Bile bile iddia makamı bizim Anayasa’yı ilgaya teşebbüs ettiğimizi ileri sürmektedir. İddia makamı bizim vermekte olduğumuz Bağımsızlık Savaşı’na karşıdır. Türkiye Cumhuriyeti Anayasası’na karşı, reformlara karşı ve bu nedenle bizim Anayasa’yı ilgaya teşebbüs ettiğimizi ileri sürmektedir. Çünkü Süleyman Demirel hâlâ ortada gezmektedir. Kudreti yetiyorsa Süleyman Demirel hakkında aynı şekilde dava açın, onlar 36 milyonluk ülkenin bütün yükünü 20 gencin üzerine yıkmaya alışmışlardır.

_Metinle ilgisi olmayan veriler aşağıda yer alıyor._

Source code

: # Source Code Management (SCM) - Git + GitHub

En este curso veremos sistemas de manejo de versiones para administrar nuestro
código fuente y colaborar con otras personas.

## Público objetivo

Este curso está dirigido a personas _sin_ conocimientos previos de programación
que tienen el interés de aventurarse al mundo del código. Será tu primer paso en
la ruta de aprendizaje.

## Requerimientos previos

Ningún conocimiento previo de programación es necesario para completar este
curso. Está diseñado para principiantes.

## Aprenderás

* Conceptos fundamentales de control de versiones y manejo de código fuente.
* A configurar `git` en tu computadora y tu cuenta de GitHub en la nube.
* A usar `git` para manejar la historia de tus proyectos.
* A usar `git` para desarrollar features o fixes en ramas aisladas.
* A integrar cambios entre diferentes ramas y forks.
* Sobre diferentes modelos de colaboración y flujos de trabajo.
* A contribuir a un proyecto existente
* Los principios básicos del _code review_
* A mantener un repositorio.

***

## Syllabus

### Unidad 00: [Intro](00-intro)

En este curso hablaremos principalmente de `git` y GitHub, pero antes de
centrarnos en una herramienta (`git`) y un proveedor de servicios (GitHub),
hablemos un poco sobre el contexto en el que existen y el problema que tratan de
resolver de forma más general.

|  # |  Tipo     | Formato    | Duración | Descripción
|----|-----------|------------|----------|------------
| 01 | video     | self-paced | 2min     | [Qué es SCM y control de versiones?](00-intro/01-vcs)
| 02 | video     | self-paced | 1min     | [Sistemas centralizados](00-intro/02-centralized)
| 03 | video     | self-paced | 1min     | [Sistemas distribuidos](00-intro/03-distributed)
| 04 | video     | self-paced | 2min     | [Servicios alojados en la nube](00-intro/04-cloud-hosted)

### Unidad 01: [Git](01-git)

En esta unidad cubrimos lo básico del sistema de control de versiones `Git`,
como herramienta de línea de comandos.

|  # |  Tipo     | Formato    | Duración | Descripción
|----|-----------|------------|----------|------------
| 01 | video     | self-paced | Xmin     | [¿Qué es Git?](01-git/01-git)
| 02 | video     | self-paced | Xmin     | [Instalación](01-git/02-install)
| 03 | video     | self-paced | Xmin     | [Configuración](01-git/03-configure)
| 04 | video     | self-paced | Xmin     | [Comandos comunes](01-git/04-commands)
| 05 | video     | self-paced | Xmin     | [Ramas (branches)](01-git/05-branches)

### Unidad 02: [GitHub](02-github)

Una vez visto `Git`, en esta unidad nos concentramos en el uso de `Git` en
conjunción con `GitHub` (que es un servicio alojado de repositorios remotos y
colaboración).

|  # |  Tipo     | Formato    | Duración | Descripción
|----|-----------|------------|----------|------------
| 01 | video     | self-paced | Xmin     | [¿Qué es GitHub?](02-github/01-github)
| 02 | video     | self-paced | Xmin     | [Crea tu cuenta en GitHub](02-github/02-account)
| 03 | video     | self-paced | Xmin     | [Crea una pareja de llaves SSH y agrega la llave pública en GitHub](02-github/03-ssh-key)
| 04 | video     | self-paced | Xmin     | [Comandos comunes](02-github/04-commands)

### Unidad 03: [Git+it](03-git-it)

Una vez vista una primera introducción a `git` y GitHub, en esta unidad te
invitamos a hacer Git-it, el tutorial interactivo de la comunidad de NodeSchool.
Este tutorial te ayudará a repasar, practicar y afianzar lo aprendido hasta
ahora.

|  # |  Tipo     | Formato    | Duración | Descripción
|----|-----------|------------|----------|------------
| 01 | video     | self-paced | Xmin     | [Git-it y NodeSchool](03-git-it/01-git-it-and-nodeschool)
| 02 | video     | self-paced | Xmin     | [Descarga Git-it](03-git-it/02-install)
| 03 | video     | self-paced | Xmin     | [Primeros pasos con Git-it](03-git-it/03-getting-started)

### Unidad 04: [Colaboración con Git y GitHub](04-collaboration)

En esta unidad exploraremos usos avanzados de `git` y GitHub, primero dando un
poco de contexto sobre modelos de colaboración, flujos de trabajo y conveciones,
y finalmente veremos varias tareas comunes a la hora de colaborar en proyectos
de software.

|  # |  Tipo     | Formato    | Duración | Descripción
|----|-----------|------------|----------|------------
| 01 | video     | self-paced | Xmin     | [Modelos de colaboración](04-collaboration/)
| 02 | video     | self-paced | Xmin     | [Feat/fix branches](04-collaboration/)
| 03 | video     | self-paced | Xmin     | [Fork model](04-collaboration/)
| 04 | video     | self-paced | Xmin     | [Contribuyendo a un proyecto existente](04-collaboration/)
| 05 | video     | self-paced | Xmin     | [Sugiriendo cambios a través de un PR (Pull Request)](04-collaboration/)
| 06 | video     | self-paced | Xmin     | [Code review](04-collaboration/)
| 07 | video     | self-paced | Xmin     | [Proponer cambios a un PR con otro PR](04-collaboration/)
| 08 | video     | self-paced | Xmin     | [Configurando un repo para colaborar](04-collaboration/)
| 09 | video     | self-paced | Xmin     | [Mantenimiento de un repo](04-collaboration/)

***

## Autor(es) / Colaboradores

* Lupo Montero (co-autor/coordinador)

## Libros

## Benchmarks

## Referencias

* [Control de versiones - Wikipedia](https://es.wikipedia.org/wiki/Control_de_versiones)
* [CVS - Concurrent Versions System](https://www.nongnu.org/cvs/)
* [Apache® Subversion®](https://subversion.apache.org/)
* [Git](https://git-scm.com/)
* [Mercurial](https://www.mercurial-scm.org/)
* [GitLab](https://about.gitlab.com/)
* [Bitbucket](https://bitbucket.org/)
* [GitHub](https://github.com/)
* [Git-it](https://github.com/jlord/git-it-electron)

Bizi bağımsız bir ülkenin çocukları olmaktan mahrum eden hepiniz dahil sizlersiniz. Çünkü Amerika sizin döneminiz sırasında Türkiye’ye girdi ve hiçbiriniz sesinizi çıkarmadınız. Ve Demokrat Parti iktidarına 10 yıl ses çıkarmadınız. Ta ki 38 yurtsever subay ses çıkarana kadar ve onları devirene kadar. Ve bugün aynı savcılar bu şahıslar hakkında da idam kararı istemektedir. Süleyman Demirel’in Anayasa’yı ihlaline ve despotizmine ve ülkeyi Amerika’ya satmasına ses çıkarılmadı.